**WORK ORDER:** Update the lines starting at "стаду; и когда" and ending at "нашим обеспечителем. Он" by replacing "процветали" with "преуспевали", leaving everything else unchanged, and give back only those lines.

● ● ●

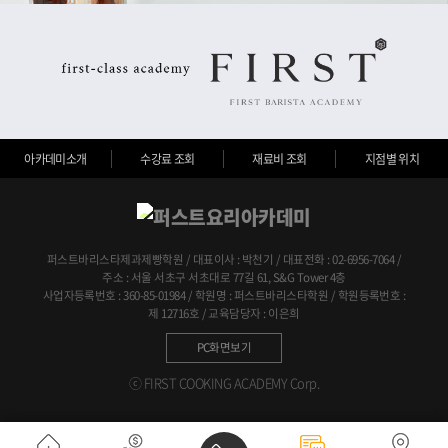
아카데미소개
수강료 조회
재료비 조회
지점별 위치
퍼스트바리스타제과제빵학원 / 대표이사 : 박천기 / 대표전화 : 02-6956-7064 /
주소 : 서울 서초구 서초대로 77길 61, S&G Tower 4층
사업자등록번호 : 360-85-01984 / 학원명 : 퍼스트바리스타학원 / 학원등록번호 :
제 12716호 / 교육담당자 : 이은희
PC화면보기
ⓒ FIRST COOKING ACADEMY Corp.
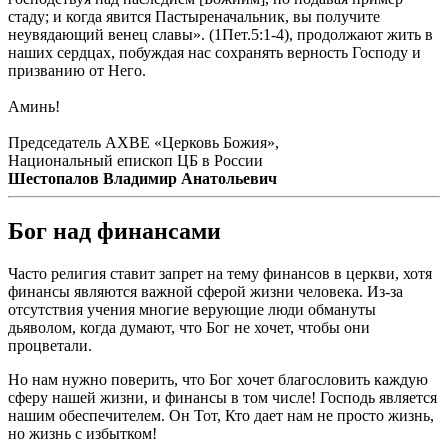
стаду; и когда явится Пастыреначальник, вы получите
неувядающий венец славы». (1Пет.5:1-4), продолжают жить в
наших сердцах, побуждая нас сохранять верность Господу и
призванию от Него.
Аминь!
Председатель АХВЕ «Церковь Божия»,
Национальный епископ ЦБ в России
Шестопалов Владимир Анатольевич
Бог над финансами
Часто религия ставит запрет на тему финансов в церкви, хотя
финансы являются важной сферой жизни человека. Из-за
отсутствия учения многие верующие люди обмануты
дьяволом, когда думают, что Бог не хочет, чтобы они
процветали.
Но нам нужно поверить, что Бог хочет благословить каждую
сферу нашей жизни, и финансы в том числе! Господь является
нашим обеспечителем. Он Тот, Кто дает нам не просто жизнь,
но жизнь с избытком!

● ● ●

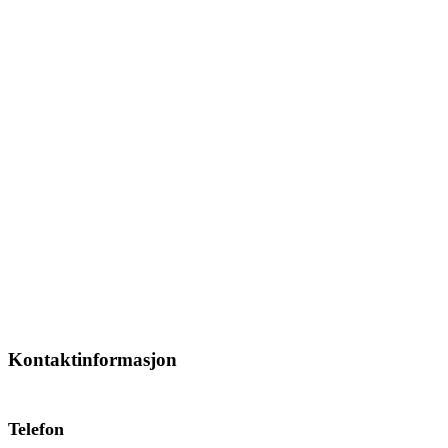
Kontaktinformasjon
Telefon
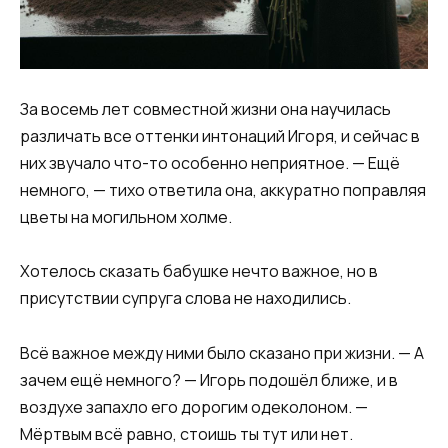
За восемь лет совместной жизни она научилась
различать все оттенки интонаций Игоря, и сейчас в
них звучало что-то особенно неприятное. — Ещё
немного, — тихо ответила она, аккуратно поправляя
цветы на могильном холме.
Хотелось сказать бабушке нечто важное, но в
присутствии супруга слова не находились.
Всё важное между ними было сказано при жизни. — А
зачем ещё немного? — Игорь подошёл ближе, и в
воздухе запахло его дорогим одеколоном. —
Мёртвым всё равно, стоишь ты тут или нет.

● ● ●

**WRITTEN RESPONSE:**
стаду; и когда явится Пастыреначальник, вы получите
неувядающий венец славы». (1Пет.5:1-4), продолжают жить в
наших сердцах, побуждая нас сохранять верность Господу и
призванию от Него.
Аминь!
Председатель АХВЕ «Церковь Божия»,
Национальный епископ ЦБ в России
Шестопалов Владимир Анатольевич
Бог над финансами
Часто религия ставит запрет на тему финансов в церкви, хотя
финансы являются важной сферой жизни человека. Из-за
отсутствия учения многие верующие люди обмануты
дьяволом, когда думают, что Бог не хочет, чтобы они
преуспевали.
Но нам нужно поверить, что Бог хочет благословить каждую
сферу нашей жизни, и финансы в том числе! Господь является
нашим обеспечителем. Он Тот, Кто дает нам не просто жизнь,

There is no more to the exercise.